You mean you are sure the image was already in the local registry but regardless of that, docker pulled the image again from Docker Hub? That would mean the pull through cache registry works, but allows you to pull an image from the hub even when you don’t have permission to the pull thorugh cache registry.

Since I never configured a pull through cache registry before, I’m not sure how it is supposed to handle the auth process, but it would be weird indeed and I don’t know how it could happen.

When a registry says you are not authorized to access an image, sometimes it is because the image cannot be found in the registry and I believe the registry responds the same way when you don’t have permission to an image or when the image does not exist. So maybe you are right and there is a problem with using the credentials, or maybe an error happened and the registry tried to find the image locally.

The logout command requires the server as parameter the same way as docker login. You could log in to multiple registries and the logout command will log you out from only one server. If you don’t pass the server as argument, it will fall back to the default, which is Docker Hub. So if you just ran docker logout without parameters, there is nothing odd in it.

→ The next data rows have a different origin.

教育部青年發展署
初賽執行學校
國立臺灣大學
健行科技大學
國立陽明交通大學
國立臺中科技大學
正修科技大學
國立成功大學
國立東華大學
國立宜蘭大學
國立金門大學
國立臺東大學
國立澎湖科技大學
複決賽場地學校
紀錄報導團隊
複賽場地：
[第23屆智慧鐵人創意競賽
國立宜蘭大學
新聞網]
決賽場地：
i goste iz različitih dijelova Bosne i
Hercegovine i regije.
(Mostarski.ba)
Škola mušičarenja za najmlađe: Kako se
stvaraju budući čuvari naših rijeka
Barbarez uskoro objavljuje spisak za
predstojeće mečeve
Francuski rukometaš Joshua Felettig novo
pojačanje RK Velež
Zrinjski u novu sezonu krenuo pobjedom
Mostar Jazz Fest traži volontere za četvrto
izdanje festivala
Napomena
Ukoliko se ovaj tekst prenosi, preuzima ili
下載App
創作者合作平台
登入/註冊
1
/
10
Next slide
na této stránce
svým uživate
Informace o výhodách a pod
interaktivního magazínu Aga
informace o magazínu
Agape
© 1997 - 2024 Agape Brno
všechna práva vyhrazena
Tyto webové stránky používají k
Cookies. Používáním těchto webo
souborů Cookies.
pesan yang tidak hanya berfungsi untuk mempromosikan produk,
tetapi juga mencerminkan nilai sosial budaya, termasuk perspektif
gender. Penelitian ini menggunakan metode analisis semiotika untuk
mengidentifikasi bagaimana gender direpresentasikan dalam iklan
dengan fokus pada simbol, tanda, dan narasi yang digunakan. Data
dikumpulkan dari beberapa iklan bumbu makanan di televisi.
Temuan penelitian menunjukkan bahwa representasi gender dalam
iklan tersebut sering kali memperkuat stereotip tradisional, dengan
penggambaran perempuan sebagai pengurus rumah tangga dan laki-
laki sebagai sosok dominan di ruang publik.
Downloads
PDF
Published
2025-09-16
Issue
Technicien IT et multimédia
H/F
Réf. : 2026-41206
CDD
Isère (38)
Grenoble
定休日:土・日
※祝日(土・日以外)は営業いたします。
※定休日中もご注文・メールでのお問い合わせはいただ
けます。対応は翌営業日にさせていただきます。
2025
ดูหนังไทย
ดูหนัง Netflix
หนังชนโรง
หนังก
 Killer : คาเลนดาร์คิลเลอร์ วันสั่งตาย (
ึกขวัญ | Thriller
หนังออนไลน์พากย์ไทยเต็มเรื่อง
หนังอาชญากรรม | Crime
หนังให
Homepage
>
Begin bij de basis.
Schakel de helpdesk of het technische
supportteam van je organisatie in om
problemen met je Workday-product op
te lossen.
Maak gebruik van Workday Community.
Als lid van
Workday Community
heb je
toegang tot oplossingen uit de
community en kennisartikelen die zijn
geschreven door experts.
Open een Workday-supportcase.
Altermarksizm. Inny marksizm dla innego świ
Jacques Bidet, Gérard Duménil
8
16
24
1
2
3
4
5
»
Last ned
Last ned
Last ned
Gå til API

Sorry, but I didn’t read the whole issue on GitHub, I just saw they referred to a Red Hat implementation of Docker. I understand the solution you found didn’t work for you, but as I didn’t need to configure a pull through cache registry yet, I’m affraid, you will need to wait for someone who speaks from experience. Hopefully it will happen sooner than I will have time to try it :slight_smile:

None-the-less, it answered some of my questions. Thank you.